Confessions of an economist who thought he can’t get it wrong
It was close to midnight, sometime during the first week of May. I and a childhood friend were sitting in the AC upper deck of a restaurant near the Metro cinema in South Mumbai and having mutton seekh kebabs.
Or rather, I was having mutton seekh kebabs and he was watching his weight.
“So how many seats do you think the BJP will win?” he asked nonchalantly.
“Around 210,” I replied, digging into a kebab.
“How have you come up with such an exact number?”
“Well, it’s not an exact number, which is why I said around 210.”
“What if you turn out to be wrong?” he persisted.
“I can’t go wrong,” I replied with total confidence.
This was one of the many conversations I had in the run up to the election. I maintained this confidence, the few times I appeared on TV as well.
Of course, a few weeks later when the results came out, I had got it wrong big time, and so had many others. Some of them happen to be veteran political observers, and who are now busy writing pieces headlined ‘12 Reasons Why Modi Won.’
I have come to the conclusion I became a victim of what behavioural economists call the confirmation bias. As Richard Thaler, who won the Nobel Prize in economics in 2017, writes in Misbehaving: The Making of Behavioural Economics: “People have a natural tendency to search for confirming rather than disconfirming evidence … This tendency is called the confirmation bias … People become overconfident because … they only look for evidence that confirms their preconceived hypotheses.”
This is precisely what happened in my case. I had a hypothesis that the BJP will win around 210 seats and I went looking for evidence that would be in line with my hypothesis. A classic example of the confirmation bias that Thaler talks about.
One of the things that I did despite my scepticism was follow journalists doing ground-level journalism, both on Twitter and on TV. This became a very important input into my calculation because they were saying things I wanted to hear. And it turned out all wrong. This leads to the question where these journalists also looking for information which would be in line with their bias, which was that the BJP and Modi were on a weaker wicket this time around, in comparison to 2014.
The Election Commission does not allow opinion polls during the time when the election is on. It believes that the polls influence voters. Hence, during the time the election is on, and given that it is a long period of time, the only way to figure out what voters are thinking is to follow journalists and what they are saying.
The other question is what other inputs should I have looked at. Some of my friends who are close to the BJP told me that after the results were out, all that I was saying would turn out to be wrong. But then how could I consider their views as inputs, given that they were close to the party?
Of course, there were media houses and journalists who had maintained from day one that Modi and the BJP are going to win. The trouble here was that these media houses and journalists batted for Modi 24/7. So, how seriously could one take their views?
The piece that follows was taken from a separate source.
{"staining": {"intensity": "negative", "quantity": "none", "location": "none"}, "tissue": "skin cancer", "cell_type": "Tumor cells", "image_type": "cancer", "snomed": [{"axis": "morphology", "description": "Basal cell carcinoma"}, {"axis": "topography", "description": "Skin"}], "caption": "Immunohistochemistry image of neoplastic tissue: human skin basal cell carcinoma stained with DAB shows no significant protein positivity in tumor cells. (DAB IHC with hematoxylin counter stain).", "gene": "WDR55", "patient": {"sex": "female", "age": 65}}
The flip side to this that has clearly emerged is that the journalists claiming to do unbiased ground level journalism have their own set of biases, which clearly which does not help. Also, I want to ask them: if this was an undercurrent, what would a current look like?
To conclude, the moral of the story for me is that in 2024, I will stay away from making any projections, as far as possible. As far as my friend is concerned, he did send me a message after the election results came out, reminding me of my theory, and all I could do was send a sheepish smiley, in reply.